Finished Economic Consequences of the Peace
The Economic Consequences of the Peace always feels like it’s going to get dragged down by statistics, but it rarely does. Indeed it’s one of the best presentations of a heavily numerical argument in plain English that I’ve seen.
Keynes wants to convince us, beyond a shadow of a doubt, that Germany will never be able to pay the reparations demanded of it. Accordingly, the middle 70% of the book is a detailed accounting of Germany’s exports, imports, and internal health. Among many other findings, Keynes shows that Germany couldn’t possibly pay the reparations without giving up most every creature comfort — down to coffee and tobacco. And as for its exports, allowing Germany to wither economically would drag down the rest of Europe with it.
Keynes dispenses with that middle 70% as clearly and briskly as he can, as support for the moral argument. The moral argument, in part, reads like so (footnote pp. 250-251, 1920 edition):
The following is by a writer in the Vossische Zeitung, June 5, 1919, who accompanied the Hoover Mission to the Erzgebirge: “I visited large country districts where 90 per cent of all the children were ricketty and where children of three years are only beginning to walk … Accompany me to a school in the Erzgebirge. You think it is a kindergarten for the little ones. No, these are children of seven and eight years. Tiny faces, with large dull eyes, overshadowed by huge puffed, ricketty foreheads, their small arms just skin and bone, and above the crooked legs with their dislocated joints the swollen, pointed stomachs of the hunger œdema. … ‘You see this child here,’ the physician in charge explained; it consumed an incredible amount of bread, and yet did not get any stronger. I found out that it hid all the bread it received underneath its straw mattress. The fear of hunger was so deeply rooted in the child that it collected stores instead of eating the food: a misguided animal instinct made the dread of hunger worse than the actual pangs.’” Yet there are many persons apparently in whose opinion justice requires that such beings should pay tribute until they are forty or fifty years of age in relief of the British taxpayer.

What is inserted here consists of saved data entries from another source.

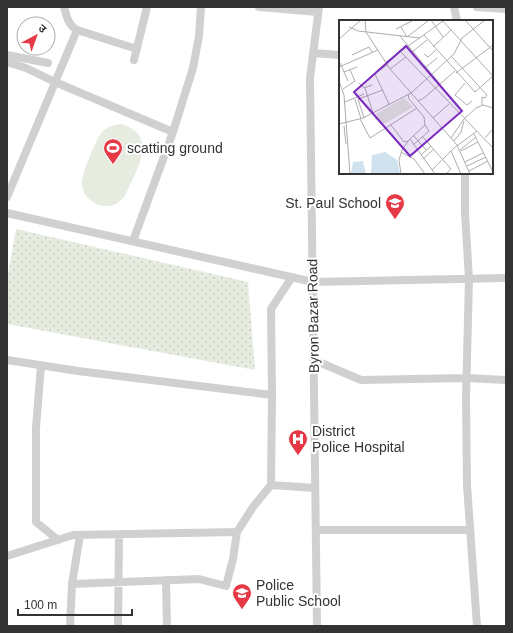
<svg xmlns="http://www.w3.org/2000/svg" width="513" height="633" viewBox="0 0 513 633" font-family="Helvetica,'Noto Sans Devanagari',sans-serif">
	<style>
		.grass { fill: url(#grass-dots) }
		.pitch { fill: #e6ecdf }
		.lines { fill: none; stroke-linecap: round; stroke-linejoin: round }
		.minor { stroke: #d0d0d0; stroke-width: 8 }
		.labels { text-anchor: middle; stroke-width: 4; stroke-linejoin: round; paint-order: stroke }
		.poi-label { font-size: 14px; fill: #333; stroke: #fff; text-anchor: start }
		.street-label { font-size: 14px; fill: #333; stroke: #fff }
		.inset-road { fill: none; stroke: #adadad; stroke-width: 1 }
		.view { fill: #7b2cbf; fill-opacity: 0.15; stroke: #7b2cbf; stroke-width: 2 }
		.inset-edge { fill: none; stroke: #333; stroke-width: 2 }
	</style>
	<defs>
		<pattern id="grass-dots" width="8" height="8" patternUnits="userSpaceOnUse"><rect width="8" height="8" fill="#e6ecdf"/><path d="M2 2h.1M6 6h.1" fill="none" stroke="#c6cbc0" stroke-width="1.8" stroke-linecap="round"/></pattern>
	</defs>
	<rect width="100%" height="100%" fill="#fff"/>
	<path class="grass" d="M16 229 248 282 255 370 7 324V280Z"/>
	<path class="pitch" d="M121 124C160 135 136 171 125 196 121 201 115 206 107 206 95 207 82 196 82 184 81 175 97 135 104 130 109 126 115 125 121 124Z"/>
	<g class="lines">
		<path class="minor" d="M64 7C67 17 68 25 77 30L137 49
			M259 7 318 12
			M454 7 457 21
			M477 7 506 9
			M313 53 340 55
			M7 55 48 63
			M134 60 147 7
			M7 62 26 68 55 82 173 132
			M465 173V213L469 279 466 398 467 485 477 626
			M7 197 77 30
			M7 213 313 282 506 278
			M133 241 173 132 193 68 199 36 201 7
			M7 360 78 371 272 395
			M314 360 361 380 466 378 506 380
			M41 365 36 428V522L58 540
			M271 485 315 488
			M316 530H470
			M237 532 253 507 271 485 272 395 271 309 292 277
			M7 556 73 535 237 532 233 559 226 586 199 579 72 584
			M166 580 167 626
			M70 626 72 584 80 535
			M118 626 119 535
			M317 626 310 78 319 7"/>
	</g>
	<defs>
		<symbol id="stadium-pin" viewBox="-11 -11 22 30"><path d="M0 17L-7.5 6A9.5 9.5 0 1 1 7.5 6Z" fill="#e63946" stroke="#fff"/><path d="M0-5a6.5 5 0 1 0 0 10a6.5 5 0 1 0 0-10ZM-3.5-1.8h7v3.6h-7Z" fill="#fff"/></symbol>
		<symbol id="school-pin" viewBox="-11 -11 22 30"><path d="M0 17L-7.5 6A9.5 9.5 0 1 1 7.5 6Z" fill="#e63946" stroke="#fff"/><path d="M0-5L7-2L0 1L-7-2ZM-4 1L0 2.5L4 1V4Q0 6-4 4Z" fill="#fff"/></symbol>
		<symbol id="hospital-pin" viewBox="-11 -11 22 30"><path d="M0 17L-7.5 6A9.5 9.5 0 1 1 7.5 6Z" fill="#e63946" stroke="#fff"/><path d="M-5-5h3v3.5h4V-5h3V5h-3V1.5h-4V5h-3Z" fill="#fff"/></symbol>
	</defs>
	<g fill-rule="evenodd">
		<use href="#stadium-pin" x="102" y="137" width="22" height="30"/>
		<use href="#school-pin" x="384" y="192" width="22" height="30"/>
		<use href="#hospital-pin" x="287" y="428" width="22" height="30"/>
		<use href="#school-pin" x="231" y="582" width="22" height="30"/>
	</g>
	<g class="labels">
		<g class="poi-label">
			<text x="127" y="153">scatting ground</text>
			<text x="381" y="208" text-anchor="end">St. Paul School</text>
			<text x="312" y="436">District<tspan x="312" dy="16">Police Hospital</tspan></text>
			<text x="256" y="590">Police<tspan x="256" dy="16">Public School</tspan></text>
		</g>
		<g class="street-label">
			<text transform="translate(313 316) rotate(-91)" y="5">Byron Bazar Road</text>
		</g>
	</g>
	<g transform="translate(339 20)">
		<rect width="154" height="154" fill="#fff"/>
		<path d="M65 78 74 87 43 105 37 94Z" fill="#e6ecdf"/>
		<path d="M46 132 58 140 61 154H32L33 135ZM24 141 27 154H12L14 142Z" fill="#cfe2ee"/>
		<path class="inset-road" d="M26 0 27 12 51 49 118 125 131 154M92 0 104 17M103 0 154 56M126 0 154 31M10 7 19 11 81 18M62 7 68 17 90 0M57 9 75 0M85 15 136 72 154 56M61 16 101 64M0 19 22 0M94 27 112 10M62 32 154 128M73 32 88 20M85 34 89 37 97 30M13 35 30 27 33 32M112 36 148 75 146 78 143 77V85M47 42 104 1M1 43 9 61M0 47 39 30M86 48 98 38M51 49 67 37M5 52 18 47M117 53 154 25M36 54 50 84M30 58 48 45M0 61 5 75 11 154M20 63 25 68 33 65M126 63 116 75 128 85 133 81M26 68 34 93M4 69 16 61 11 50M69 74 70 79 85 97 86 105M16 79 22 99M79 81 85 78 116 51M6 82 25 74M25 98 19 79 44 70M94 98 110 84M21 99 31 118 78 88M0 104 24 98 72 73 115 34 123 18 146 0M52 105 65 122 69 121M5 106 7 124M103 108 120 94M135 114 154 152M74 115 87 130M83 116 112 149 107 154M112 118 125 99 137 88 144 85 154 88M146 118 154 109M71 119 96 154M115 121 122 112 125 101M121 130 137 117M112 131 122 154M122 131 139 122M62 132 75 139 86 154M82 135 92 126M84 139 95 129M126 142 144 133M128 146 147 137M93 150 115 128 138 111M130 151 149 141M62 154 60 140 63 130 70 120 86 105 90 111 74 125"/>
		<path class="view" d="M67 26 123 91 71 136 15 72Z"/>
		<rect width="154" height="154" class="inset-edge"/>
	</g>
	<rect width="513" height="633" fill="none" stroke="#333333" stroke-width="16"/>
	<g transform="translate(36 36) rotate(41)"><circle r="19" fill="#ffffff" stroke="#adadad"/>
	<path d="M0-3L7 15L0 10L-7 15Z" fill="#e63946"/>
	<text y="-6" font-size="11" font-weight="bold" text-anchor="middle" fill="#333333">उ</text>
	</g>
	<path d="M18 609v6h114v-6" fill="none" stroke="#333333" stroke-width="2"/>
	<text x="24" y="609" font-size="12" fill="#333333" stroke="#ffffff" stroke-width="3" paint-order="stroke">100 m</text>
</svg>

In large part, Germany cannot pull itself out of this hell until its people have some confidence in the future — until, in effect, they stop hoarding their bread under the mattress and start eating it instead. Keynes explores this from a particular angle than I’d never thought of before:
In the second place, it is a hazardous enterprise for a merchant or a manufacturer to purchase with a foreign credit material for which, when he has imported it or manufactured it, he will receive mark currency of a quite uncertain and possibly unrealizable value. This latter obstacle to the revival of trade is one which easily escapes notice and deserves a little attention. It is impossible at the present time to say what the mark will be worth in terms of foreign currency three or six months or a year hence, and the exchange market can quote no reliable figure. It may be the case, therefore, that a German merchant, careful of his future credit and reputation, who is actually offered a short period credit in terms of sterling or dollars, may be reluctant and doubful whether to accept it. He will owe sterling or dollars, but he will sell his product for marks, and his power, when the time comes, to turn these marks into the currency in which he has to repay his debt is entirely problematic. Business loses its genuine character and becomes no better than a speculation in the exchanges, the fluctuations in which entirely obliterate the normal profits of commerce.
In short: the expectation of unstable currency makes the currency unusable now. The question then becomes: how do we reshape expectations? All of Europe needed Germany’s steel and its coal; but how were they to get it when Germans quite honorably refused to trade marks for pounds or francs? And, in turn, how could they expect to get any currency stability when reparations forced Germany to hand over nearly all of its gold and silver?
This book is an excellent blend of the moral and the statistical, the practical and the hopeful. And it also happens to be a terrific ground-level view of the world immediately after 1919.